To rediscover the Apostles and the life of the early Church, Mr. Aquilina employs a a simple technique that yields wonderfully surprising results: He asks us to forget, at least momentarily, the history attached to religious vocabulary like apostle, minister, liturgy, martyr, and heresy and rediscover what those words originally meant on the lips of Peter and Paul. Take for example the word "minister." The Greek word is leitourgos, and it refers to someone paid to perform a public work. The leitourgos' work was a leitourgia, or "liturgy." It was a common word applied to any public work (road work, sewage, etc.). The realization is powerful: Christian ministers were those who led the Church in her public work - her Eucharistic worship! Or consider Aquilina's elucidation of the term apostle: "The Greek apostolos means 'one who is sent.' It describes an agent or vicar, an emissary or ambassador. More than a messenger, an apostolos is a representative. Scholars believe the word is a direct translation of the Hebrew shaliah; and the ancient rabbis pronounced that 'a man's shaliah is as himself'" (p.34).
Such insights abound as Aquilina leads us through the period recounted in the Acts of the Apostles. His thorough knowledge of first century Judaism and the early Church bring the biblical text to life and help readers penetrate it at a deeper level. His chapter on Pentecost - and I do not say this lightly - is perhaps the best treatment of the subject that I have read. Here are few quick insights to whet your appetite:
Some years before Jesus had said to his disciples, "The harvest is plentiful" (Luke 10:2).

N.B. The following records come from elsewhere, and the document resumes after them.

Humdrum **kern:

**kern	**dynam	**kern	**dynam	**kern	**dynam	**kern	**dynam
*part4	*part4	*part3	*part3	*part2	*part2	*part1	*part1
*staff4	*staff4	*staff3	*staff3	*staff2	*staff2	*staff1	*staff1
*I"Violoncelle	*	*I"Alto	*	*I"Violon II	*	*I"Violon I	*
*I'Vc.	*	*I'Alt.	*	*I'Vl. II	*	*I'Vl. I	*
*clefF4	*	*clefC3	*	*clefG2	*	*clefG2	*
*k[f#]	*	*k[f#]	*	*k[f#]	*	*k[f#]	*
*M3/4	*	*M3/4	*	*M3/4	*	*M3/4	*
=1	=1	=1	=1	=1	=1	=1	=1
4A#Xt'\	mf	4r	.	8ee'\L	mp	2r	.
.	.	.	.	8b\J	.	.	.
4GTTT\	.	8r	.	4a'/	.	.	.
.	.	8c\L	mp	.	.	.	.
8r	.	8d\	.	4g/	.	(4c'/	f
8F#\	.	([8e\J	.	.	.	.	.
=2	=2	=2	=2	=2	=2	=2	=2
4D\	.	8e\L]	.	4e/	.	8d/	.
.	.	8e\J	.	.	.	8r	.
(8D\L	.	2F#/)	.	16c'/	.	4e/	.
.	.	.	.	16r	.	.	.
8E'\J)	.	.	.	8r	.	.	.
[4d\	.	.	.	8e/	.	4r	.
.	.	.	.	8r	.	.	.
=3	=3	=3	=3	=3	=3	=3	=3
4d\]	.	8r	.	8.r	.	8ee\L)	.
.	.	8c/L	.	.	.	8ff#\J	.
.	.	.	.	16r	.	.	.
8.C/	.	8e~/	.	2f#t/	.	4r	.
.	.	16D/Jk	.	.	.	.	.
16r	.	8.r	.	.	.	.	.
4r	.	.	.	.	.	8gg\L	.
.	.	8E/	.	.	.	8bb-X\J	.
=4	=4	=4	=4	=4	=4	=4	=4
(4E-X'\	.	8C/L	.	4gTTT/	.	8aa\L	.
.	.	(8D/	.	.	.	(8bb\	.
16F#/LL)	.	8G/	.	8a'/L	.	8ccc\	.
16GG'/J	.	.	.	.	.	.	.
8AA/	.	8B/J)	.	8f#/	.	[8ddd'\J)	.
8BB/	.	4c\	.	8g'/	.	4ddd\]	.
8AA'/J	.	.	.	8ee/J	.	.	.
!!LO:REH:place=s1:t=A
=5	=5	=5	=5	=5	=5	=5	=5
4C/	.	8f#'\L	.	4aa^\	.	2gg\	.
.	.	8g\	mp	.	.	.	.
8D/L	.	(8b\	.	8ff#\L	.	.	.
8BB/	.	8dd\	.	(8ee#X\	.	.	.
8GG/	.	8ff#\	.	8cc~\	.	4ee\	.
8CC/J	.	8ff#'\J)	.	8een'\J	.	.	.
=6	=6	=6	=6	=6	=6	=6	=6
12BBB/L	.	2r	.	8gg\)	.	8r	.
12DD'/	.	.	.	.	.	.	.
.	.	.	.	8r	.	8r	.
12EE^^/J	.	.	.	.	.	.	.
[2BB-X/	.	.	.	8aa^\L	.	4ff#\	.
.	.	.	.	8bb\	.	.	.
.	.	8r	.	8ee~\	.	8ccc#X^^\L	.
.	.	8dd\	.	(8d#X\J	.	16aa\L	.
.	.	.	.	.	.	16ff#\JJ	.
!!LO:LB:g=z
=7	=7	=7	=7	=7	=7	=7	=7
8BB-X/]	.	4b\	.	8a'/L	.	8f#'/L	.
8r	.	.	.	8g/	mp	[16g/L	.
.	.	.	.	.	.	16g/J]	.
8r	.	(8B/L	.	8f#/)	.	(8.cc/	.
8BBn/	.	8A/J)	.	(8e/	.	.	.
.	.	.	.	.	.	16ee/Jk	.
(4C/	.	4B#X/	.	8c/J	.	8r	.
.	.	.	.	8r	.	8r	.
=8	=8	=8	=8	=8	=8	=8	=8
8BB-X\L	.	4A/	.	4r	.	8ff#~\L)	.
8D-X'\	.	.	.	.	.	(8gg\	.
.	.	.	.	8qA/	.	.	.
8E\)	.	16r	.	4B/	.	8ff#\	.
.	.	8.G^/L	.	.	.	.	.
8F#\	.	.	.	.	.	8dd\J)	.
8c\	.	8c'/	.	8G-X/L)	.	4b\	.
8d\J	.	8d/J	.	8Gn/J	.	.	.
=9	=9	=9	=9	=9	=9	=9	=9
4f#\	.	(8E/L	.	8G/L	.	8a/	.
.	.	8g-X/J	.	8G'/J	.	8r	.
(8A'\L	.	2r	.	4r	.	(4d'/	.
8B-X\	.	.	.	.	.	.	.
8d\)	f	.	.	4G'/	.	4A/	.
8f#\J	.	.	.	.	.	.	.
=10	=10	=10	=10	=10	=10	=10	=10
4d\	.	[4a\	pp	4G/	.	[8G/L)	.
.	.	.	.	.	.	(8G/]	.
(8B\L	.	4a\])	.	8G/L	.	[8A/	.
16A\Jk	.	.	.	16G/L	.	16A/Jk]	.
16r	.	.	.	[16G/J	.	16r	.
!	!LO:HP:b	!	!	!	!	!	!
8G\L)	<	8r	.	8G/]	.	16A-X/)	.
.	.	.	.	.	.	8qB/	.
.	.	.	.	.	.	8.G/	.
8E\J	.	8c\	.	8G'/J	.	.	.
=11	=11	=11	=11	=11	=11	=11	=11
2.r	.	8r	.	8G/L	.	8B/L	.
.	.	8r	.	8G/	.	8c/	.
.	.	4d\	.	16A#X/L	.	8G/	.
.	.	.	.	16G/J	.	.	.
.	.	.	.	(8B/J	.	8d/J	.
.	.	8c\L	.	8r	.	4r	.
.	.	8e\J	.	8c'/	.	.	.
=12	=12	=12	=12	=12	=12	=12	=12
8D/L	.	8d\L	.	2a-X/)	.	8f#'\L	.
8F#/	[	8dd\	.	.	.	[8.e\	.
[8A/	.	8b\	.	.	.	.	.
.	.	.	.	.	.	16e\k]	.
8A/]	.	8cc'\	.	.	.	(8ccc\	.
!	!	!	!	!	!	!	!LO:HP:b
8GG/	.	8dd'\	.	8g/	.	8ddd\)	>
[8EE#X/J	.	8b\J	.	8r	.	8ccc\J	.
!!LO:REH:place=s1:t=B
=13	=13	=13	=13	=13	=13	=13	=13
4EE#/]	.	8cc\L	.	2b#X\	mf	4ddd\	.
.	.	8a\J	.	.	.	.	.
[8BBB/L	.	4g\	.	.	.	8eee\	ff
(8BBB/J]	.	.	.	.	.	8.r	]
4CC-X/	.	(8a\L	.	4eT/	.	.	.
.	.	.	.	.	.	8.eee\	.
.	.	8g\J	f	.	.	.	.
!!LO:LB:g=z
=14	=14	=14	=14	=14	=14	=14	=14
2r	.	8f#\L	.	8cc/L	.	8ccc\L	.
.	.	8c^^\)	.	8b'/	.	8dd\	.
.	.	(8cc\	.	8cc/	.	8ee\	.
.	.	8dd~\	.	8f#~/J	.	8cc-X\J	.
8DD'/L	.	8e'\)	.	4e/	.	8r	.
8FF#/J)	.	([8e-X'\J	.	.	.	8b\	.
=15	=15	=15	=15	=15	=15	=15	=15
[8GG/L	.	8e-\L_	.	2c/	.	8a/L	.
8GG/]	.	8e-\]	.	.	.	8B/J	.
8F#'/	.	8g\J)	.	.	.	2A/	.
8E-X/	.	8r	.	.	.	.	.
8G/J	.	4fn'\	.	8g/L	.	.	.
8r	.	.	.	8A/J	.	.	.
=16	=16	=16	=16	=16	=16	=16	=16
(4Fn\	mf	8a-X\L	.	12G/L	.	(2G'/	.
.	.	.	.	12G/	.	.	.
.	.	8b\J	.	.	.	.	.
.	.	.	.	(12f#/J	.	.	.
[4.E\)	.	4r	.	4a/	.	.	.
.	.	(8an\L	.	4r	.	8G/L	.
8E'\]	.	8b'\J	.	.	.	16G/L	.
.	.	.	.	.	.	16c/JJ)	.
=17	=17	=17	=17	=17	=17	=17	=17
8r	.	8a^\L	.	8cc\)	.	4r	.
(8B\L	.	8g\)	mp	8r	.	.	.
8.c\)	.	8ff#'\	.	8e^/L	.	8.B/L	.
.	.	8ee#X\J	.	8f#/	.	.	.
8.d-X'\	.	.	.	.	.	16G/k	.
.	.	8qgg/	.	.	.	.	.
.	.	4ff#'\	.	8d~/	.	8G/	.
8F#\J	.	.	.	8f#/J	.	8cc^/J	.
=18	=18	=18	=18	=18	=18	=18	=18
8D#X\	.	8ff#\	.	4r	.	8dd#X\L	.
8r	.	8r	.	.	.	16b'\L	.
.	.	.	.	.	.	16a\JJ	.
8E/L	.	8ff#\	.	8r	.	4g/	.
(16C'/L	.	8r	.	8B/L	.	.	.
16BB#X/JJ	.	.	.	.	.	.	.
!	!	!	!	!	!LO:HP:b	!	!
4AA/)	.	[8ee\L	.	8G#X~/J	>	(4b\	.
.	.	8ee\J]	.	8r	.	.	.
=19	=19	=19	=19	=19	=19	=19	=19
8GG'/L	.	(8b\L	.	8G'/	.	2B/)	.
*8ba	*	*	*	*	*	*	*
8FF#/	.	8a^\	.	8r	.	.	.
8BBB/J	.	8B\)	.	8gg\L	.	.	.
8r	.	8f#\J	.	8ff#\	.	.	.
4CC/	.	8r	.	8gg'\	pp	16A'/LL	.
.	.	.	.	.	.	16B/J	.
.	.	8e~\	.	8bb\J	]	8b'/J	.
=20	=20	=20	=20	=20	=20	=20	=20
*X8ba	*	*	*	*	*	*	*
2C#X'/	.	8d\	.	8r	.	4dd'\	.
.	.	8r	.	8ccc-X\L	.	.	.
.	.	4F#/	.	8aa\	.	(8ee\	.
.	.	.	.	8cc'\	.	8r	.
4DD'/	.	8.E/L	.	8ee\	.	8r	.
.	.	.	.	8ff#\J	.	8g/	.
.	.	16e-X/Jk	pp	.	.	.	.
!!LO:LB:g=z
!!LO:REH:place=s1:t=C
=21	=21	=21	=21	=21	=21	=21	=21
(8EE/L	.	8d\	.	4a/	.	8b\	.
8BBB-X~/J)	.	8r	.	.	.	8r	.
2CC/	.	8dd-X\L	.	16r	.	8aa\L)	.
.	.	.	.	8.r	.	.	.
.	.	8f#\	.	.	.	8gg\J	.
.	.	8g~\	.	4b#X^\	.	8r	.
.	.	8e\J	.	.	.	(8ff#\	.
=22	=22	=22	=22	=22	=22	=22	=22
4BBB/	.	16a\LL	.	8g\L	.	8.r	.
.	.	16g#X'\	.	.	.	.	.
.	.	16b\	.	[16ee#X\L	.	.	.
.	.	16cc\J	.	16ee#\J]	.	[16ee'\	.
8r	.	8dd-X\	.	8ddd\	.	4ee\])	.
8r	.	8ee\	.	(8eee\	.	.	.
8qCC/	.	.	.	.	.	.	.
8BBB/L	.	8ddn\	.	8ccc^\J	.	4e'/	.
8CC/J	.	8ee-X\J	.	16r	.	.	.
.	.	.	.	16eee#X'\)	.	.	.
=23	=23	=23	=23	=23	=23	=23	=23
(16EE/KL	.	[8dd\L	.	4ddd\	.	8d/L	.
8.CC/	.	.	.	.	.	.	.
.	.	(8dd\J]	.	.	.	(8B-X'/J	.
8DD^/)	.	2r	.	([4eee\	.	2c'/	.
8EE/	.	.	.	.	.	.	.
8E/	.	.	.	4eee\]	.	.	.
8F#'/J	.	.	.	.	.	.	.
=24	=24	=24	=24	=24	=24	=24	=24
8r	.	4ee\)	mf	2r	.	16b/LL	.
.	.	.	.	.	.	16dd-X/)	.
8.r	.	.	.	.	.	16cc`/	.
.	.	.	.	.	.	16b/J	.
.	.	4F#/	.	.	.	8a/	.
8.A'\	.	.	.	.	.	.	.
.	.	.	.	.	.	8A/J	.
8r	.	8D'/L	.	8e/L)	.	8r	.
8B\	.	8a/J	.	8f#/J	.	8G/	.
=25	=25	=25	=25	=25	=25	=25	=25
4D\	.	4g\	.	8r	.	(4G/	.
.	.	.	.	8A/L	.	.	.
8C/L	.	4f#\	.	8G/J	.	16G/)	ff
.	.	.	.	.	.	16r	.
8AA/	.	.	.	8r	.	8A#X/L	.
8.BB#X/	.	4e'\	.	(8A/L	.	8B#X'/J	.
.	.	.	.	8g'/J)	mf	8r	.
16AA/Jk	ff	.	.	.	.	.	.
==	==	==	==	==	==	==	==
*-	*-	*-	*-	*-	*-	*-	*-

The great harvest began, appropriately enough, at Pentecost, the feast of the harvest - the day dedicated to the gathering and offering of firstfruits (p. 51).
Over the centuries, Pentecost had grown in importance and had gathered layers of spiritual and historical significance. By the lifetime of Jesus and the Apostles, it had become primarily a celebration of the giving of the law to Moses (p.42).
The cosmic phenomena, the wind and fire, would have been familiar because of the context of the feast day. They had been prefigured when God gave the law to Moses. In those days, "there were thunders and lightnings, and a thick cloud upon the mountain, and a very loud trumpet blast....And Mount Sinai was wrapped in smoke" (Exod. 19:16, 18). Now, on the anniversary, came fire from heaven and a sound like the rush of a mighty wind (p.46).I have quoted what amounts to a third of one of Mr. Aquilina's pages; this chapter has thirteen pages worth of equally brilliant insights.
I have a confession to make. As much as I enjoyed The Apostles and Their Times, I almost missed out on it. In 2015, NBC ran the miniseries, A.D. The Bible Continues. This book was originally published under the title A.D. Ministers and Martyrs and was advertised as being "Based on the NBC Television Event." I had no interest in NBC's take on Acts of the Apostles so, as much as I admire Mike Aquilina, I never picked up the book. After reading it, however, I can tell you that Aquilina's work stands completely on its own. Were it not for a little research, I would never have known of its connection to the miniseries. I am grateful that Sophia Institute Press saw fit to re-title and re-release this exquisite work. You’ll definitely want this on your shelf. I can easily see it becoming a classic.